You are a talented writer, don't be consumed by anything more than your writing. Yes there are and have been great artists, writers, musicians etc etc who blazed a trail and left the world from drunkedness and drug abuse.

They paid the ultimate price, we were the benefactors of the great works they left behind. But do we as artists want to follow their footsteps in abuse.

I know I don't, I am very capable of writing without being addicted to anything more than my quill, my muse does not offer me chemicals or booze to create. So take heed my talented young writer and let your soul scribe for you.

This was a sad and I felt painful write for you, it's okay to let it out, we are listening and are here for you. Keep up the great writing, you are skillful and talented. I have must respect for your creativity.


Poohgranma profile image

Poohgranma 5 years ago from On the edge

My name has got to go ... Pooh and dark poetry just somehow don't mix.

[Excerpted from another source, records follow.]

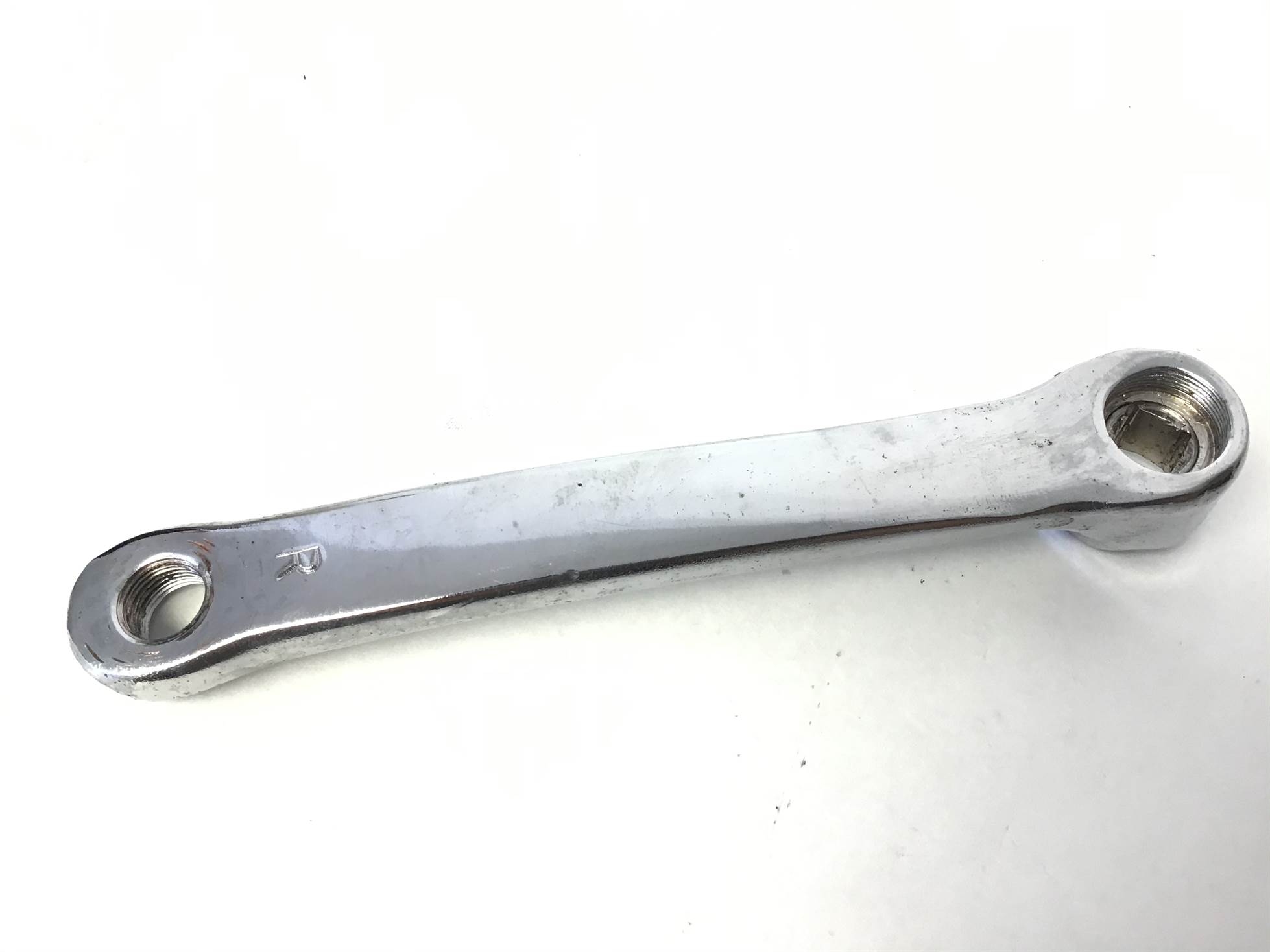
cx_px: 635
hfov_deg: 58.4
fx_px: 1137
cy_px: 476
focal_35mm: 31
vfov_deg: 45.4
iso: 25
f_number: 2.4
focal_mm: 3.3
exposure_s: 1/30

I believe you are up for it and trying, is of course, all any of us can do. But you have an edge ... real talent.


BenWritings profile image

BenWritings 5 years ago from Save me from, Tennessee Author

Pooh, thank you for encouraging me to write with passion

I believe I am up for it.

Trying is the best I can do for now.


Poohgranma profile image

Poohgranma 5 years ago from On the edge

addiction, insanity - lots of the same ingredients all mixed together. Add to that abandonment, indifference, an empty aching hole ...

you can reach people if you keep writing but you must want to write more than you hurt. You can't do both to this degree. You have to make the choice to live and have an impact. Are you up for it?


BenWritings profile image

BenWritings 5 years ago from Save me from, Tennessee Author

Thank you tnderhrt. I'm glad I was able to convey emotion. :]

Angela - thats what I was hoping for...to be able to express the feeling of it to anyone, whether or not they have been there

Thank you


angela_michelle profile image

angela_michelle 5 years ago from United States

This is very good, and interesting from a non addicts perspective.


tnderhrt23 profile image

tnderhrt23 5 years ago

Very intense,BenWritings! I felt the pain and sense of hopelessness and despair...I pray you find peace and freedom from the chemicals...before they kill you, and peace of mind and spirit, so that you don't need them!